▶ EXERCISE: Each record must be printed exactly as given.

▶ DATA FOR THIS TASK:
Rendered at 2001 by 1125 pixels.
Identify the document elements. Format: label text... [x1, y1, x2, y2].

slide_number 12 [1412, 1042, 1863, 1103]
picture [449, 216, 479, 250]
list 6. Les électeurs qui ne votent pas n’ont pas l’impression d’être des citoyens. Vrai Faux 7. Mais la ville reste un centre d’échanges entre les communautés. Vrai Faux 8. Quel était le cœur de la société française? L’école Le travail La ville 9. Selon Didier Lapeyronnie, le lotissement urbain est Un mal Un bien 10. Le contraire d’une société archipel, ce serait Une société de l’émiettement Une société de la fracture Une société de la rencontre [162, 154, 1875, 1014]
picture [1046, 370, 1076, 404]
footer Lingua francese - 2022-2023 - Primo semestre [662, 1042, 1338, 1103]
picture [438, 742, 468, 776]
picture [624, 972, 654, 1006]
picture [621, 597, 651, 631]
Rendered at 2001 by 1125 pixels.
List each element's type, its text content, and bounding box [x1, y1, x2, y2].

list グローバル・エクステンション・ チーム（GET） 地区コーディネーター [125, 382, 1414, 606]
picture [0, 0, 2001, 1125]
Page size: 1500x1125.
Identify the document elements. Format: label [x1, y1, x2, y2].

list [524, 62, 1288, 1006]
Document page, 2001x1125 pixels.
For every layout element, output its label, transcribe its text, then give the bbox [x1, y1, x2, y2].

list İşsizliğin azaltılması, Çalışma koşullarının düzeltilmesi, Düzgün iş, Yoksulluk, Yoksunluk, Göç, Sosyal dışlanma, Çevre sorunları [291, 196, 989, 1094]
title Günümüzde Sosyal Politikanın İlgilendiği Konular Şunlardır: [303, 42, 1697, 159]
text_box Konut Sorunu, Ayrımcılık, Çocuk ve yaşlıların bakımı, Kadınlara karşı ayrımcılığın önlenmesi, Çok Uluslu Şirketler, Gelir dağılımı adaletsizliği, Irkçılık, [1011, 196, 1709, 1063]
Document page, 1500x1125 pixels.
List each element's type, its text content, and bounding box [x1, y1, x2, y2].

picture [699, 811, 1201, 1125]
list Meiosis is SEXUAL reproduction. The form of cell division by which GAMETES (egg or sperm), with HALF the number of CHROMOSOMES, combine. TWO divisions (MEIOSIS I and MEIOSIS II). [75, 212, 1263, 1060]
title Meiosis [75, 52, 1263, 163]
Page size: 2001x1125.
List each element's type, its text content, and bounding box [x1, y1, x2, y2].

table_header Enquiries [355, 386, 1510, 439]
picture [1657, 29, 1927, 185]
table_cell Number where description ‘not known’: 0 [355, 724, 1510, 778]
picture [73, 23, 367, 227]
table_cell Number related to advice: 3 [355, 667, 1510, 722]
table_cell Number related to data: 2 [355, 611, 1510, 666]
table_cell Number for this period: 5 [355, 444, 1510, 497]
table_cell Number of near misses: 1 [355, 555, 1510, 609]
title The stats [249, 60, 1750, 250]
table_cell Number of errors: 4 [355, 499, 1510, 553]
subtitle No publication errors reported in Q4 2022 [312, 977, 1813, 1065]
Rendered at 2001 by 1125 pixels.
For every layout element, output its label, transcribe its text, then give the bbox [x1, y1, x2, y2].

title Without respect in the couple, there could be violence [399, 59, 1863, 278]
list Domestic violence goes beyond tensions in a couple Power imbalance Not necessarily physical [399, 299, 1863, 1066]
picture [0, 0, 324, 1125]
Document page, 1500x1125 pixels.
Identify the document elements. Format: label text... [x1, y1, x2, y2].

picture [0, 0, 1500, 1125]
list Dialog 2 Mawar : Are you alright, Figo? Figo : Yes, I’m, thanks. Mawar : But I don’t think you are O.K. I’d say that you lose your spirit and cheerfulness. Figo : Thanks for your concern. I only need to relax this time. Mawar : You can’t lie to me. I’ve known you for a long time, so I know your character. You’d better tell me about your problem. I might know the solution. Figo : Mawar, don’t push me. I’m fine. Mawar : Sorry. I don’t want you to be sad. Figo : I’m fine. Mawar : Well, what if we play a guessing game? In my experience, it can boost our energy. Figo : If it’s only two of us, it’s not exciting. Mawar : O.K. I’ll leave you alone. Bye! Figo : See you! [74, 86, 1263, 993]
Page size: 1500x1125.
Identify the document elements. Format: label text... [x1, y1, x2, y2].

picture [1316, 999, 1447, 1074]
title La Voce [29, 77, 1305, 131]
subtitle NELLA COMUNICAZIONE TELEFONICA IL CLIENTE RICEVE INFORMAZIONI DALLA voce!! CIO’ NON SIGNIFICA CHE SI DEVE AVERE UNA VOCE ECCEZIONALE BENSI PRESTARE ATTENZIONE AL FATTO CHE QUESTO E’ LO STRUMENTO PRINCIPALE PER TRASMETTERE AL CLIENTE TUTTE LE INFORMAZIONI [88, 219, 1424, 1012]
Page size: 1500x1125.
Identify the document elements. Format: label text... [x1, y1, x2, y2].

▶ TASK SOLUTION:
Rendered at 2001 by 1125 pixels.
Identify the document elements. Format: label text... [x1, y1, x2, y2].

slide_number 12 [1412, 1042, 1863, 1103]
picture [449, 216, 479, 250]
list 6. Les électeurs qui ne votent pas n’ont pas l’impression d’être des citoyens. Vrai Faux 7. Mais la ville reste un centre d’échanges entre les communautés. Vrai Faux 8. Quel était le cœur de la société française? L’école Le travail La ville 9. Selon Didier Lapeyronnie, le lotissement urbain est Un mal Un bien 10. Le contraire d’une société archipel, ce serait Une société de l’émiettement Une société de la fracture Une société de la rencontre [162, 154, 1875, 1014]
picture [1046, 370, 1076, 404]
footer Lingua francese - 2022-2023 - Primo semestre [662, 1042, 1338, 1103]
picture [438, 742, 468, 776]
picture [624, 972, 654, 1006]
picture [621, 597, 651, 631]
Rendered at 2001 by 1125 pixels.
List each element's type, its text content, and bounding box [x1, y1, x2, y2].

list グローバル・エクステンション・ チーム（GET） 地区コーディネーター [125, 382, 1414, 606]
picture [0, 0, 2001, 1125]
Page size: 1500x1125.
Identify the document elements. Format: label [x1, y1, x2, y2].

list [524, 62, 1288, 1006]
Document page, 2001x1125 pixels.
For every layout element, output its label, transcribe its text, then give the bbox [x1, y1, x2, y2].

list İşsizliğin azaltılması, Çalışma koşullarının düzeltilmesi, Düzgün iş, Yoksulluk, Yoksunluk, Göç, Sosyal dışlanma, Çevre sorunları [291, 196, 989, 1094]
title Günümüzde Sosyal Politikanın İlgilendiği Konular Şunlardır: [303, 42, 1697, 159]
text_box Konut Sorunu, Ayrımcılık, Çocuk ve yaşlıların bakımı, Kadınlara karşı ayrımcılığın önlenmesi, Çok Uluslu Şirketler, Gelir dağılımı adaletsizliği, Irkçılık, [1011, 196, 1709, 1063]
Document page, 1500x1125 pixels.
List each element's type, its text content, and bounding box [x1, y1, x2, y2].

picture [699, 811, 1201, 1125]
list Meiosis is SEXUAL reproduction. The form of cell division by which GAMETES (egg or sperm), with HALF the number of CHROMOSOMES, combine. TWO divisions (MEIOSIS I and MEIOSIS II). [75, 212, 1263, 1060]
title Meiosis [75, 52, 1263, 163]
Page size: 2001x1125.
List each element's type, its text content, and bounding box [x1, y1, x2, y2].

table_header Enquiries [355, 386, 1510, 439]
picture [1657, 29, 1927, 185]
table_cell Number where description ‘not known’: 0 [355, 724, 1510, 778]
picture [73, 23, 367, 227]
table_cell Number related to advice: 3 [355, 667, 1510, 722]
table_cell Number related to data: 2 [355, 611, 1510, 666]
table_cell Number for this period: 5 [355, 444, 1510, 497]
table_cell Number of near misses: 1 [355, 555, 1510, 609]
title The stats [249, 60, 1750, 250]
table_cell Number of errors: 4 [355, 499, 1510, 553]
subtitle No publication errors reported in Q4 2022 [312, 977, 1813, 1065]
Rendered at 2001 by 1125 pixels.
For every layout element, output its label, transcribe its text, then give the bbox [x1, y1, x2, y2].

title Without respect in the couple, there could be violence [399, 59, 1863, 278]
list Domestic violence goes beyond tensions in a couple Power imbalance Not necessarily physical [399, 299, 1863, 1066]
picture [0, 0, 324, 1125]
Document page, 1500x1125 pixels.
Identify the document elements. Format: label text... [x1, y1, x2, y2].

picture [0, 0, 1500, 1125]
list Dialog 2 Mawar : Are you alright, Figo? Figo : Yes, I’m, thanks. Mawar : But I don’t think you are O.K. I’d say that you lose your spirit and cheerfulness. Figo : Thanks for your concern. I only need to relax this time. Mawar : You can’t lie to me. I’ve known you for a long time, so I know your character. You’d better tell me about your problem. I might know the solution. Figo : Mawar, don’t push me. I’m fine. Mawar : Sorry. I don’t want you to be sad. Figo : I’m fine. Mawar : Well, what if we play a guessing game? In my experience, it can boost our energy. Figo : If it’s only two of us, it’s not exciting. Mawar : O.K. I’ll leave you alone. Bye! Figo : See you! [74, 86, 1263, 993]
Page size: 1500x1125.
Identify the document elements. Format: label text... [x1, y1, x2, y2].

picture [1316, 999, 1447, 1074]
title La Voce [29, 77, 1305, 131]
subtitle NELLA COMUNICAZIONE TELEFONICA IL CLIENTE RICEVE INFORMAZIONI DALLA voce!! CIO’ NON SIGNIFICA CHE SI DEVE AVERE UNA VOCE ECCEZIONALE BENSI PRESTARE ATTENZIONE AL FATTO CHE QUESTO E’ LO STRUMENTO PRINCIPALE PER TRASMETTERE AL CLIENTE TUTTE LE INFORMAZIONI [88, 219, 1424, 1012]
Page size: 1500x1125.
Identify the document elements. Format: label text... [x1, y1, x2, y2].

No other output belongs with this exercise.